__Instruction__
Continue the article on how Black artists use citation in their art, starting after its final sentence.

__Text excerpt__

***

How Black artists use citational art to build upon one another's legacies
Everything comes together for the viewer who 'reads' all the references
Black women scholars have been talking a lot lately about citation. (Check out the Cite Black Women podcast which aims to visibilize Black women's knowledge production, or read Queen's University professor Dr. Katherine McKittrick's poetic tweets that complicate a seemingly straightforward practice.) But what about citation as art? Outside of academia, Black artists make creative use of citation to touch viewers who relate to the references. Black citational art is a kind of code that allows artists to speak in secret: most works do not immediately identify the quotation. If you know, you know.
Ja'Tovia Gary's sculpture "Citational Ethics (Toni Morrison) 1987" (2021) debuted at Art Basel in Miami last November. The neon 9.5ft piece mimics the shape and style of the motel signage where Reverend Dr. Martin Luther King Jr. was murdered, but the text is altered. In its place, Gary inserted a quote from Toni Morrison's novel Beloved: "There is no bad luck in the world but white folks." Gary effectively cites twice — someone who knows the iconic sign could be transported back to 1968, while the quote could resonate from Vietnam to Vancouver even if you don't remember Suggs and schoolteacher. But everything comes together for the viewer who "reads" all the references.

***

__Source information__

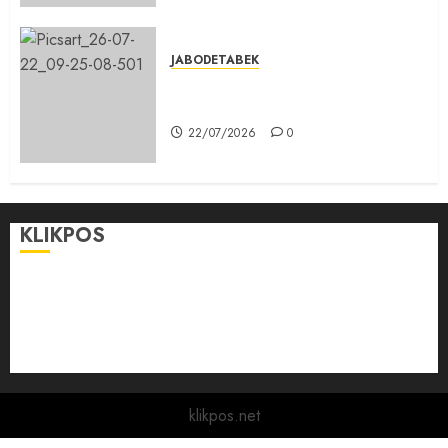
JABODETABEK
Karang Taruna, Agen Informasi
Pemerintah kepada Masyarakat
22/07/2026
0
KLIKPOS
Disclaimer
KONTAK
Pedoman Media Siber
Redaksi
klikpos.net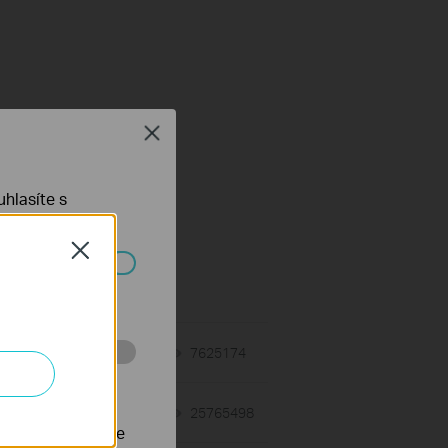
Close
hlasíte s
živatelskou aplikaci
Close
ch systémech
01-12-2018
7625174
views
 stránkách za
11-18-2015
25765498
views
nastavit, aby se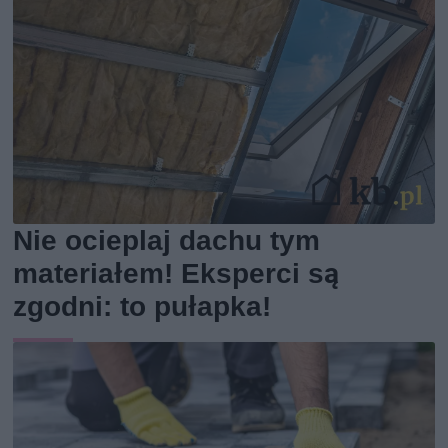
Nie ocieplaj dachu tym
materiałem! Eksperci są
zgodni: to pułapka!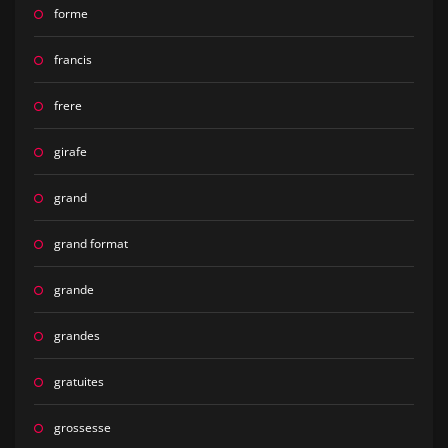
forme
francis
frere
girafe
grand
grand format
grande
grandes
gratuites
grossesse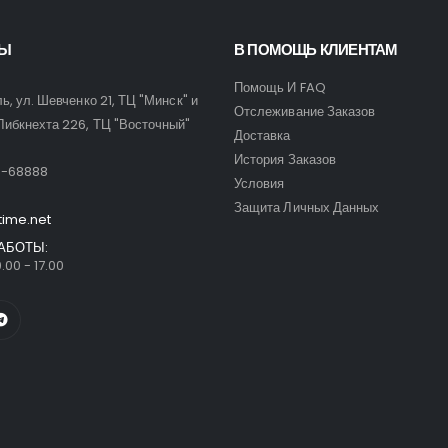
ТЫ
В ПОМОЩЬ КЛИЕНТАМ
Помощь И FAQ
ль, ул. Шевченко 21, ТЦ "Минск" и
Отслеживание Заказов
Либкнехта 226, ТЦ "Восточный"
Доставка
:
История Заказов
9-68888
Условия
Защита Личных Данных
time.net
АБОТЫ:
.00 - 17.00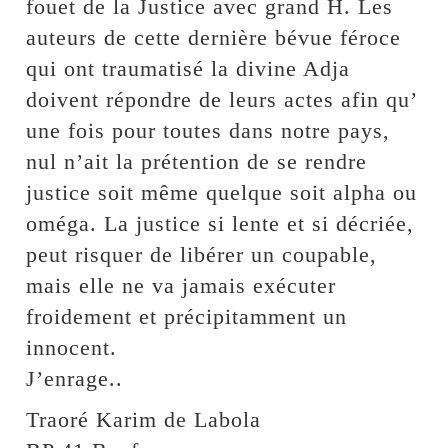
fouet de la Justice avec grand H. Les
auteurs de cette dernière bévue féroce
qui ont traumatisé la divine Adja
doivent répondre de leurs actes afin qu’
une fois pour toutes dans notre pays,
nul n’ait la prétention de se rendre
justice soit même quelque soit alpha ou
oméga. La justice si lente et si décriée,
peut risquer de libérer un coupable,
mais elle ne va jamais exécuter
froidement et précipitamment un
innocent.
J’enrage..
Traoré Karim de Labola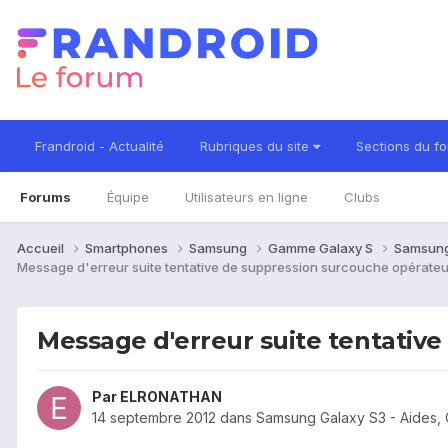
Frandroid - Actualité
Rubriques du site
Sections du f
Forums
Équipe
Utilisateurs en ligne
Clubs
Accueil
Smartphones
Samsung
Gamme Galaxy S
Samsung
Message d'erreur suite tentative de suppression surcouche opérateu
Message d'erreur suite tentativ
Par
ELRONATHAN
14 septembre 2012
dans
Samsung Galaxy S3 - Aides,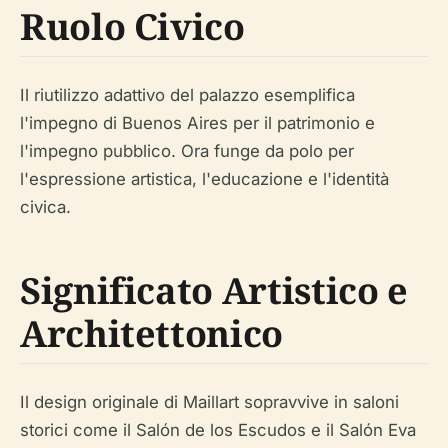
Ruolo Civico
Il riutilizzo adattivo del palazzo esemplifica
l'impegno di Buenos Aires per il patrimonio e
l'impegno pubblico. Ora funge da polo per
l'espressione artistica, l'educazione e l'identità
civica.
Significato Artistico e
Architettonico
Il design originale di Maillart sopravvive in saloni
storici come il Salón de los Escudos e il Salón Eva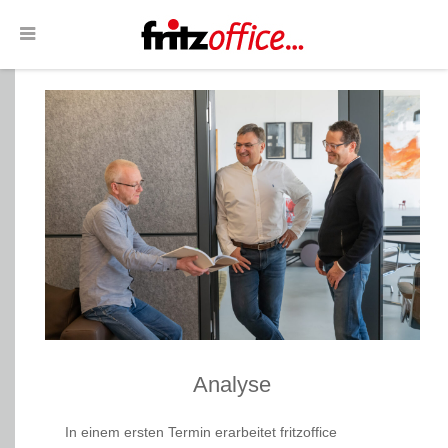
Analyse
In einem ersten Termin erarbeitet fritzoffice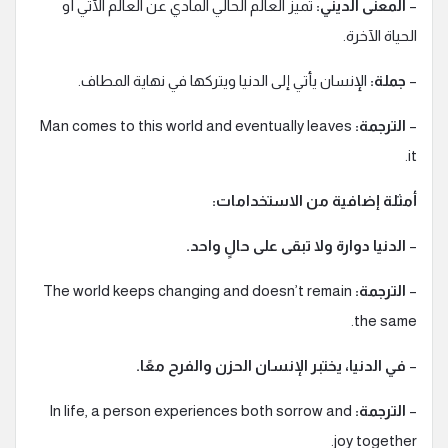
–
المعنى الديني:
تميز العالم الحالي المادي عن العالم الآتي أو
الحياة الآخرة.
–
جملة:
الإنسان يأتي إلى الدنيا ويتركها في نهاية المطاف.
–
الترجمة:
Man comes to this world and eventually leaves
it.
أمثلة إضافية من الاستخدامات:
–
الدنيا دوارة ولا تبقى على حالٍ واحد.
–
الترجمة:
The world keeps changing and doesn’t remain
the same.
–
في الدنيا، يختبر الإنسان الحزن والفرح معًا.
–
الترجمة:
In life, a person experiences both sorrow and
joy together.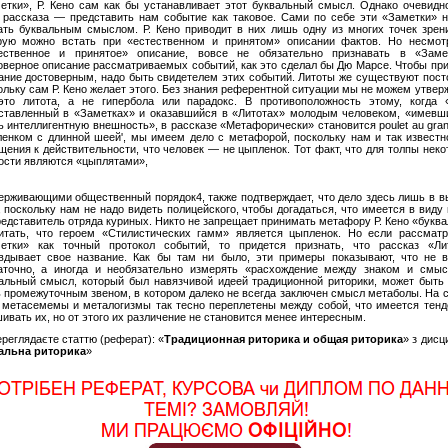
етки», Р. Кено сам как бы устанавливает этот буквальный смысл. Однако очевидно
 рассказа — представить нам событие как таковое. Сами по себе эти «Заметки» н
ать буквальным смыслом. Р. Кено приводит в них лишь одну из многих точек зрени
рую можно встать при «естественном и принятом» описании фактов. Но несмот
ественное и принятое» описание, вовсе не обязательно признавать в «Заме
оверное описание рассматриваемых событий, как это сделал бы Дю Марсе. Чтобы при
ание достоверным, надо быть свидетелем этих событий. Литоты же существуют посто
ольку сам Р. Кено желает этого. Без знания референтной ситуации мы не можем утвер
это литота, а не гипербола или парадокс. В противоположность этому, когда «
ставленный в «Заметках» и оказавшийся в «Литотах» молодым человеком, «имевш
ь интеллигентную внешность», в рассказе «Метафорически» становится poulet au gra
ленком с длинной шеей', мы имеем дело с метафорой, поскольку нам и так известно
щения к действительности, что человек — не цыпленок. Тот факт, что для толпы нек
ости являются «цыплятами»,
ерживающими общественный порядок4, также подтверждает, что дело здесь лишь в в
, поскольку нам не надо видеть полицейского, чтобы догадаться, что имеется в виду
редставитель отряда куриных. Никто не запрещает принимать метафору Р. Кено «букв
итать, что героем «Стилистических гамм» является цыпленок. Но если рассматр
етки» как точный протокол событий, то придется признать, что рассказ «Ли
вдывает свое название. Как бы там ни было, эти примеры показывают, что не в
аточно, а иногда и необязательно измерять «расхождение между знаком и смыс
альный смысл, который был навязчивой идеей традиционной риторики, может быть 
 промежуточным звеном, в котором далеко не всегда заключен смысл метаболы. На 
 метасемемы и металогизмы так тесно переплетены между собой, что имеется тенд
ивать их, но от этого их различение не становится менее интересным.
ереглядаєте статтю (реферат): «
Традиционная риторика и общая риторика
» з дисц
альна риторика
»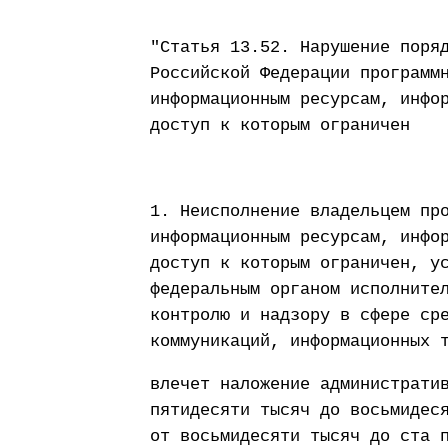
"Статья 13.52. Нарушение поря
Российской Федерации программ
информационным ресурсам, инфо
доступ к которым ограничен
1. Неисполнение владельцем пр
информационным ресурсам, инфо
доступ к которым ограничен, у
федеральным органом исполните
контролю и надзору в сфере ср
коммуникаций, информационных 
влечет наложение администрати
пятидесяти тысяч до восьмидес
от восьмидесяти тысяч до ста 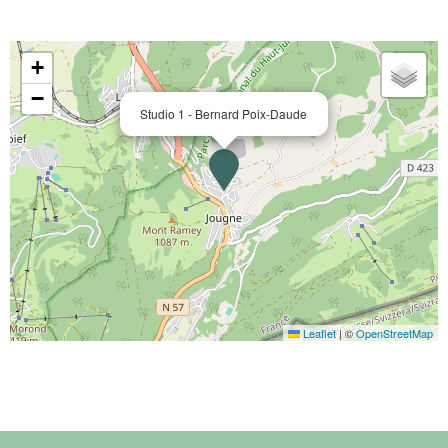
+
−
Studio 1 - Bernard Poix-Daude
Leaflet
|
©
OpenStreetMap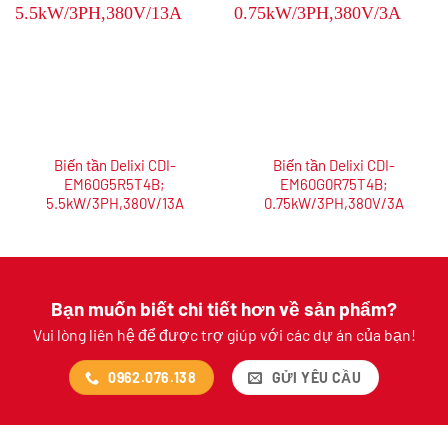
Biến tần Delixi CDI-
Biến tần Delixi CDI-
EM60G5R5T4B;
EM60G0R75T4B;
5.5kW/3PH,380V/13A
0.75kW/3PH,380V/3A
Bạn muốn biết chi tiết hơn về sản phẩm?
Vui lòng liên hệ để được trợ giúp với các dự án của bạn!
0962.076.138
GỬI YÊU CẦU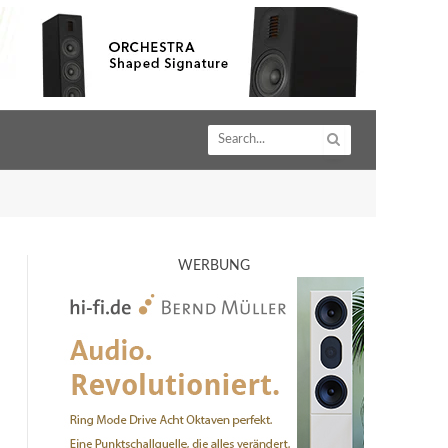
WERBUNG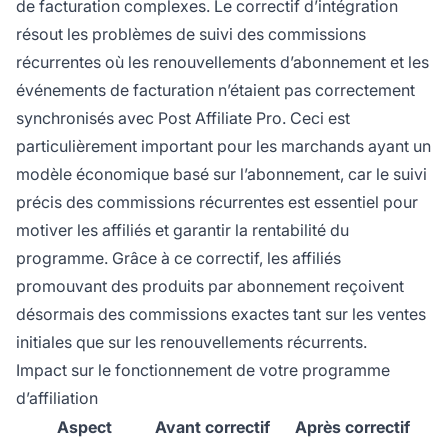
de facturation complexes. Le correctif d’intégration
résout les problèmes de suivi des commissions
récurrentes où les renouvellements d’abonnement et les
événements de facturation n’étaient pas correctement
synchronisés avec Post Affiliate Pro. Ceci est
particulièrement important pour les marchands ayant un
modèle économique basé sur l’abonnement, car le suivi
précis des commissions récurrentes est essentiel pour
motiver les affiliés et garantir la rentabilité du
programme. Grâce à ce correctif, les affiliés
promouvant des produits par abonnement reçoivent
désormais des commissions exactes tant sur les ventes
initiales que sur les renouvellements récurrents.
Impact sur le fonctionnement de votre programme
d’affiliation
Aspect
Avant correctif
Après correctif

***

__Result below__
Art is often referential, but citation specifically employs quotation, literary or otherwise. Take Glenn Ligon's "Untitled (Four Etchings)" (1992): four canvases, two black on white, two black on black. The former canvases riff on a Zora Neale Hurston quote from her 1928 essay "How It Feels to Be Colored Me," while the latter two repeat the first lines of Ralph Ellison's 1952 novel Invisible Man. Viewing these on a white wall of the gallery, even if you read the didactic, you would not know the references unless you were familiar with those authors' works.
Or consider Martine Syms's single-channel video "Notes on Gesture" (2017), in which artist Diamond Stingily performs expressions, gestures and lines quintessential to Black women. Short, close-up clips of Stingily's face or hands appear against a rich purple background. At times informed by text, the loops last a few beats then switch. Rashaad Newsome's "Shade Composition" (2005-present) similarly focuses on the vernacular of Black women and femmes. The artist appears as the conductor of a gorgeous choir in which each voice is assigned its own saying or sound like an instrument in an orchestra performing in precise harmony. For those viewers intimately familiar with these references, the act of representation is relatively new in this setting. In form and content, these works reshape old ideas of who and what belongs in a gallery.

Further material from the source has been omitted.